Marc Andreessen, un investisseur et proche conseiller de Donald Trump, a qualifié DeepSeek de tournant « pour l’IA », comme l’était « Spoutnik », en référence au lancement du satellite soviétique qui avait déclenché la course à l’espace durant la guerre froide. La Chine ambitionne de devenir leader de l’IA d’ici 2030, avec des investissements prévus de plusieurs dizaines de milliards d’euros dans ce domaine au cours des prochaines années.

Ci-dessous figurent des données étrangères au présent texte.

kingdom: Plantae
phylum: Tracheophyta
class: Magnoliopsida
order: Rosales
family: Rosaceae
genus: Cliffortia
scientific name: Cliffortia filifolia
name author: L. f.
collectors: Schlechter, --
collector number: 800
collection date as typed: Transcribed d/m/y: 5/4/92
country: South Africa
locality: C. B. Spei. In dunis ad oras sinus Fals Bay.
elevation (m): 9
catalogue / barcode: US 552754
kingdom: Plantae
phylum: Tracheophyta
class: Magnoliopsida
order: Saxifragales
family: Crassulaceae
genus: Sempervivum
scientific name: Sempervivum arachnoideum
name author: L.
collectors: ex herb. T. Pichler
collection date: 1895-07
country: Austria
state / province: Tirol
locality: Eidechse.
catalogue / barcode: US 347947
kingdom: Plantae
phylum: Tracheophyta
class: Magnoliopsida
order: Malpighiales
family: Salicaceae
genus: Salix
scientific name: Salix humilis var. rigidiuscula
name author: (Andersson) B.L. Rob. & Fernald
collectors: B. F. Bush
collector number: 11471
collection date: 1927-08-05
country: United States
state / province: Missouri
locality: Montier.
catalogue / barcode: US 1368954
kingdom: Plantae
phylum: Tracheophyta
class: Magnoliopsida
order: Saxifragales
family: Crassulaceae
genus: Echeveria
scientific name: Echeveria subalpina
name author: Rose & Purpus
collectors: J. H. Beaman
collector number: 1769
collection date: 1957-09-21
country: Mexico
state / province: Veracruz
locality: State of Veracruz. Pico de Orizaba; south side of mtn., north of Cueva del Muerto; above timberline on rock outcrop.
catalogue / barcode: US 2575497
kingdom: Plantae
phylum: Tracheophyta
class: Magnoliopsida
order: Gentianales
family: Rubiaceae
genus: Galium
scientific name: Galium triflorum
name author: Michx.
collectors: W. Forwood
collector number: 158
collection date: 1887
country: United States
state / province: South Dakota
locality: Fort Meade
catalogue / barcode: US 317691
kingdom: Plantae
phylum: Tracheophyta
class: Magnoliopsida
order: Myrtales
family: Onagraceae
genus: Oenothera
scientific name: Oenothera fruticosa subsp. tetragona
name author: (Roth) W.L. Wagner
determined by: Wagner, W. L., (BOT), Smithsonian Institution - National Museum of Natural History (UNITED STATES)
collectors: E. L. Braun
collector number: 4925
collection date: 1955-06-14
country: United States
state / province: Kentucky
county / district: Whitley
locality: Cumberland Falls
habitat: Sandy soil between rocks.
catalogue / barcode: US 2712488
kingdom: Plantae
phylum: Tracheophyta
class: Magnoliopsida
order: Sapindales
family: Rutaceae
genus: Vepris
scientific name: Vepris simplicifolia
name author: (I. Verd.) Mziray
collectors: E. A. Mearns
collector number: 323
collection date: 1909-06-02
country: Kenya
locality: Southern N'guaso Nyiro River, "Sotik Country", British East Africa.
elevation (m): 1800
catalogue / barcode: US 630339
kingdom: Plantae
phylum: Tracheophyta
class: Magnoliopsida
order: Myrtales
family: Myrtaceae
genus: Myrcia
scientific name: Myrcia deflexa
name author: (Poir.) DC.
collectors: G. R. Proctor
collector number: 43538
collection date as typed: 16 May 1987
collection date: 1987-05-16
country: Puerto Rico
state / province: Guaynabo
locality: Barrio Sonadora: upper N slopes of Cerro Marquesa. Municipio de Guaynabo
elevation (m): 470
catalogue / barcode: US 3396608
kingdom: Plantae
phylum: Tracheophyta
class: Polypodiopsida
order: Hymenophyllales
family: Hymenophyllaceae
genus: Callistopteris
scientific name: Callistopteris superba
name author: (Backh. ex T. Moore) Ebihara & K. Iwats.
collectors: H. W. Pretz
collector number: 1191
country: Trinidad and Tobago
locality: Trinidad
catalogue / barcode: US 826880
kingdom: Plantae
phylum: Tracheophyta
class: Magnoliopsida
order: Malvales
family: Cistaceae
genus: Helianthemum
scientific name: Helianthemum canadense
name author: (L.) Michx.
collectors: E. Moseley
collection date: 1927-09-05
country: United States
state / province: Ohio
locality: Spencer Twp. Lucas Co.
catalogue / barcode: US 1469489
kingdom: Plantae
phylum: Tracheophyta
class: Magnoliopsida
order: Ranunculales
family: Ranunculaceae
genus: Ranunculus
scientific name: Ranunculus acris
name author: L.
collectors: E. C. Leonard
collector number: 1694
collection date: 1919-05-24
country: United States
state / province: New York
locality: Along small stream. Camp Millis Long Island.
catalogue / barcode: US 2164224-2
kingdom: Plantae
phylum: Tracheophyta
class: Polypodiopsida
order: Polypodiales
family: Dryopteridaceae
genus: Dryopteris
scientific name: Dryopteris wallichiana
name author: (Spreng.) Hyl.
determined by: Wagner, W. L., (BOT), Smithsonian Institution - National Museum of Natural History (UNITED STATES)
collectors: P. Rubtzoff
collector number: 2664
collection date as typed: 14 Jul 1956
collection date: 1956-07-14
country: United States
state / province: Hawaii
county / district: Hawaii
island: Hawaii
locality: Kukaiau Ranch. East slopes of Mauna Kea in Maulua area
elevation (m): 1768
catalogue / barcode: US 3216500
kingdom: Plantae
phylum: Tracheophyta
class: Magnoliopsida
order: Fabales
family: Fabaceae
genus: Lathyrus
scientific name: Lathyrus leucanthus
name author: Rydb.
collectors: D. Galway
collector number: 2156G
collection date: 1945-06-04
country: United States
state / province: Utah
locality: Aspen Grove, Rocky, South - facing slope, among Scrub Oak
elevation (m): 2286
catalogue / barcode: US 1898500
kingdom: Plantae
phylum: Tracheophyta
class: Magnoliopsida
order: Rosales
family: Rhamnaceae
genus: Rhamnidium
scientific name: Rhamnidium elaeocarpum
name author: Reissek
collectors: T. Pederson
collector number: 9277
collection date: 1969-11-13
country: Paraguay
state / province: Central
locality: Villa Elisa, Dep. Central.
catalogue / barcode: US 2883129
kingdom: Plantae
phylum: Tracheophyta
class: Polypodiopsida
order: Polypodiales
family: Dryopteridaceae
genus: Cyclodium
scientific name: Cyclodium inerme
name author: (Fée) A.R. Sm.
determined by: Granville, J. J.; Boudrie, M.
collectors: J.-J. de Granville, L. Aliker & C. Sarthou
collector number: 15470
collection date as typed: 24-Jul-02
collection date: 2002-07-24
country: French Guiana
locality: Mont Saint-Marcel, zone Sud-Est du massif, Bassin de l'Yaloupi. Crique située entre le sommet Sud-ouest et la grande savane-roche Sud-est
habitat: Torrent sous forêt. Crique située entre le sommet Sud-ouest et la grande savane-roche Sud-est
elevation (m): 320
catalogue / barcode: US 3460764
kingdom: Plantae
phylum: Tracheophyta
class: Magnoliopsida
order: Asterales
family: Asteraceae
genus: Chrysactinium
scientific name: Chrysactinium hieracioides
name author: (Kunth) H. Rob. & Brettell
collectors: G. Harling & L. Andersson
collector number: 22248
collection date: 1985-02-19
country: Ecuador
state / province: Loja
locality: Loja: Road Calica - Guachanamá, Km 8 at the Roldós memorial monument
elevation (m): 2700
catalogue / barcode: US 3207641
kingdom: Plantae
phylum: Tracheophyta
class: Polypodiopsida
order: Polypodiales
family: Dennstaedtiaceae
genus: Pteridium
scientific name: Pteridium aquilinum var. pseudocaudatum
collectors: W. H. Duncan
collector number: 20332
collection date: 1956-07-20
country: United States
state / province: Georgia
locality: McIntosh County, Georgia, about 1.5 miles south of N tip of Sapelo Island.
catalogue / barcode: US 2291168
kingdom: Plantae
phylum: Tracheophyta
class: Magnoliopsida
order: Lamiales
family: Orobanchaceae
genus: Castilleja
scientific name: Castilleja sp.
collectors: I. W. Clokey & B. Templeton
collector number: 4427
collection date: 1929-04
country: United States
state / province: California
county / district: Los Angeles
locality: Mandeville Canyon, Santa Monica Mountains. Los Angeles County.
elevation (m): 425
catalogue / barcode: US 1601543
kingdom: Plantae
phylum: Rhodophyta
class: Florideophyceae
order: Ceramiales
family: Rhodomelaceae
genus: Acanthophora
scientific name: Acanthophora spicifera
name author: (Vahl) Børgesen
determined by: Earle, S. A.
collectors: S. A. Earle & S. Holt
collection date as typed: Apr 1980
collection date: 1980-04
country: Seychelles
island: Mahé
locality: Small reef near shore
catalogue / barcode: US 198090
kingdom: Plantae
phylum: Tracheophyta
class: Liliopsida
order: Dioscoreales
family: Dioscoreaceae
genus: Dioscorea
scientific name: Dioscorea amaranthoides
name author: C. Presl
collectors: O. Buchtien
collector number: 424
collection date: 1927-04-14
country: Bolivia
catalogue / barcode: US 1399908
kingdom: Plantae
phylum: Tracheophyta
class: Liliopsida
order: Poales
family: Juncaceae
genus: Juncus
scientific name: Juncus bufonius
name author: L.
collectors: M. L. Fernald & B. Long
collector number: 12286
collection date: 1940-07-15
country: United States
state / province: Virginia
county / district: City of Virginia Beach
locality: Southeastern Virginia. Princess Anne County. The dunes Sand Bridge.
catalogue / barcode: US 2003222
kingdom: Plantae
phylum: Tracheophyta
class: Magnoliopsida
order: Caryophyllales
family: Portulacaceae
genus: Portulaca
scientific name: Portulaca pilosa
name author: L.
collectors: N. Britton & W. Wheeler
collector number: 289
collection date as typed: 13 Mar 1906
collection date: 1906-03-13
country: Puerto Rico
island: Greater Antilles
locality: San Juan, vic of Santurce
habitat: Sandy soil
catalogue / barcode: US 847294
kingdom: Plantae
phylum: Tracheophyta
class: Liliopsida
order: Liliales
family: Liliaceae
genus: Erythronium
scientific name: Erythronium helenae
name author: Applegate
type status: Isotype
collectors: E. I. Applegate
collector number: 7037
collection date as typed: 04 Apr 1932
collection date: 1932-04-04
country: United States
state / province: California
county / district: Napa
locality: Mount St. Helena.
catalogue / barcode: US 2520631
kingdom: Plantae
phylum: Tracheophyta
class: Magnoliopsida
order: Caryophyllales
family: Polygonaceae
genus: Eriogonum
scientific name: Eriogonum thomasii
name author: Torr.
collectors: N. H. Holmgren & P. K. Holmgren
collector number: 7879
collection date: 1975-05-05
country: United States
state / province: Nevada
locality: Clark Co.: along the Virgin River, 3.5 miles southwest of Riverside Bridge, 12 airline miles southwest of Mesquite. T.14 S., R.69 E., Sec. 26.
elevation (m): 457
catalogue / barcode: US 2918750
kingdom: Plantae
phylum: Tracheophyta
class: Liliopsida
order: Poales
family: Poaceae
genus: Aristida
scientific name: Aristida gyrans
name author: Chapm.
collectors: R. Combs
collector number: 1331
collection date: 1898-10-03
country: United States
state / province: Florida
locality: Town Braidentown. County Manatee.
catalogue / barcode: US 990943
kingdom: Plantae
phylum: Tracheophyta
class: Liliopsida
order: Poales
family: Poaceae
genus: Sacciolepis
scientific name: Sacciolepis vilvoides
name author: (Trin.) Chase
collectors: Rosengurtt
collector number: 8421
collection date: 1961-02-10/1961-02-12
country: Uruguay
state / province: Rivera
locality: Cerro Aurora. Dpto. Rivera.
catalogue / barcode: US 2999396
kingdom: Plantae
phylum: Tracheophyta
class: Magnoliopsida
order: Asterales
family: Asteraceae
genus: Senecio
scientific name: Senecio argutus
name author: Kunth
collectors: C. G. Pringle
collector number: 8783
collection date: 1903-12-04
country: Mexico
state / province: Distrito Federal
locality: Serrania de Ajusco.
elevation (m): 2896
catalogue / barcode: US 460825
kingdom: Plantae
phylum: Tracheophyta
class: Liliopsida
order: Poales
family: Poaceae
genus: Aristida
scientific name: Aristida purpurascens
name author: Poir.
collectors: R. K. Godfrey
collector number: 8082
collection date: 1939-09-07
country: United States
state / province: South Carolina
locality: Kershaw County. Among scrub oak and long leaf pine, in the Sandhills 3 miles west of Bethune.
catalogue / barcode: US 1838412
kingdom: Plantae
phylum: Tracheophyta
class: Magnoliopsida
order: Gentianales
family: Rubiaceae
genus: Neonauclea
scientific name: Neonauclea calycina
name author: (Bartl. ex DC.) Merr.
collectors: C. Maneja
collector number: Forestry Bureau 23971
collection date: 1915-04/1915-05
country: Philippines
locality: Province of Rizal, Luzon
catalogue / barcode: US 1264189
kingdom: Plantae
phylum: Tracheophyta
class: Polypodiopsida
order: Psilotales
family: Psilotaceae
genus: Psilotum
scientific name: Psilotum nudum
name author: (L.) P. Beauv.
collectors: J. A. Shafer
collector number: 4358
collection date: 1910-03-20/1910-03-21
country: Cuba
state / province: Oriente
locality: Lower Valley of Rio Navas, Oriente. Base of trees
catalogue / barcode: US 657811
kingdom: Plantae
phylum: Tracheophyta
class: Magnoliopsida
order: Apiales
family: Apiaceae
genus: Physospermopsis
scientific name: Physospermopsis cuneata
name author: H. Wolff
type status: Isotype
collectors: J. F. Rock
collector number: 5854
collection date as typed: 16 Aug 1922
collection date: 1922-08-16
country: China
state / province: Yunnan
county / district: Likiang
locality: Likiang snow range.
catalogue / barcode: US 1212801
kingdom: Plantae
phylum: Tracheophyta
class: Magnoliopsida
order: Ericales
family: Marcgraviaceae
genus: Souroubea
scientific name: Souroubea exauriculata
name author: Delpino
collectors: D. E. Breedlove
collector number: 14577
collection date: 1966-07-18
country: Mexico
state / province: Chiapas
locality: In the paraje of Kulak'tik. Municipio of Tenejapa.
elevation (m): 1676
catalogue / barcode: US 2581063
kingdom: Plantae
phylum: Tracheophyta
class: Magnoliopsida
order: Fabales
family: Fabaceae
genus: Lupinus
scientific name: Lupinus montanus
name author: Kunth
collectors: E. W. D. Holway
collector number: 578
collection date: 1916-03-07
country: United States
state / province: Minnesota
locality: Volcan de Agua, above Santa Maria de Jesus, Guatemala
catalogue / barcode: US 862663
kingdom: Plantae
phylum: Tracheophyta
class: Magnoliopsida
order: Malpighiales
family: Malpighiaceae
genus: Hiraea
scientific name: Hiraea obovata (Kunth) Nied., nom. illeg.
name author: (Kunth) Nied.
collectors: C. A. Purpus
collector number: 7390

• Appels à la prudence sur la protection de la vie privée
Sur les réseaux sociaux, de nombreuses personnes appellent à la prudence face à cette IA encore méconnue. Le ministre australien de l’Industrie et des Sciences a aussi fait part ce mardi de ses préoccupations en matière de protection de la vie privée, invitant les utilisateurs à être « très prudents ».
« Il y a beaucoup de questions auxquelles il faudra répondre sur la qualité, les préférences des consommateurs, la gestion des données et de la vie privée », a déclaré Ed Husic à la télévision nationale ABC. Le ministre a rappelé que les entreprises chinoises différaient parfois de leurs rivales occidentales en ce qui concerne la protection de la vie privée des utilisateurs et la gestion des données.